What you have to do: Begin with the line that has "index mcp: (352, 309)". Give it and every line after it again, exactly, through the end of the entries below.

++++

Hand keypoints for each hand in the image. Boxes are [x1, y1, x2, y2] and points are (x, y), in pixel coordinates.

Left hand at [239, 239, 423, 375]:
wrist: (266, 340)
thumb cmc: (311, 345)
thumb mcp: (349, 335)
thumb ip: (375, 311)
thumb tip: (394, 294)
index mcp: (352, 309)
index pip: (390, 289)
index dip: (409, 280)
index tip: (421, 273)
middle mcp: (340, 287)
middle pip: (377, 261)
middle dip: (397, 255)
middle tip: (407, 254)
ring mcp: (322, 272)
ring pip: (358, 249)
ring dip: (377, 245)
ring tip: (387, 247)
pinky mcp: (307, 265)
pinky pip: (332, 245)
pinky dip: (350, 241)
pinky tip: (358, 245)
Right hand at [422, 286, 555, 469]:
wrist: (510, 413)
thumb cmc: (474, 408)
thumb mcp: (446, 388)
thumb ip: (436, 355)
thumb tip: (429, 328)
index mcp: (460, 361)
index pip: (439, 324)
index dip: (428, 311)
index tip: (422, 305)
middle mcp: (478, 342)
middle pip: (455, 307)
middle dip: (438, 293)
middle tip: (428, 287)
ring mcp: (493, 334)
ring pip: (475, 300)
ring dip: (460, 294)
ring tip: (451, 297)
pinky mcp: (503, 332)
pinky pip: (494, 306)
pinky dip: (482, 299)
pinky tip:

++++

Written answer:
index mcp: (352, 309)
index pip: (390, 289)
index dip: (409, 280)
index tip: (421, 273)
middle mcp: (340, 287)
middle pip: (377, 261)
middle dip: (397, 255)
middle tip: (407, 254)
ring mcp: (322, 272)
ring pip: (358, 249)
ring dip: (377, 245)
ring tip: (387, 247)
pinky mcp: (307, 265)
pinky pip: (332, 245)
pinky dip: (350, 241)
pinky tip: (358, 245)
Right hand at [422, 286, 555, 469]:
wrist: (510, 413)
thumb cmc: (474, 408)
thumb mcp: (446, 388)
thumb ip: (436, 355)
thumb tip: (429, 328)
index mcp: (460, 361)
index pip: (439, 324)
index dip: (428, 311)
index tip: (422, 305)
middle mcp: (478, 342)
middle pip: (455, 307)
middle dip: (438, 293)
middle tip: (428, 287)
ring mcp: (493, 334)
ring pip: (475, 300)
ring dip: (460, 294)
ring tip: (451, 297)
pinky mcp: (503, 332)
pinky pip: (494, 306)
pinky dip: (482, 299)
pinky tip:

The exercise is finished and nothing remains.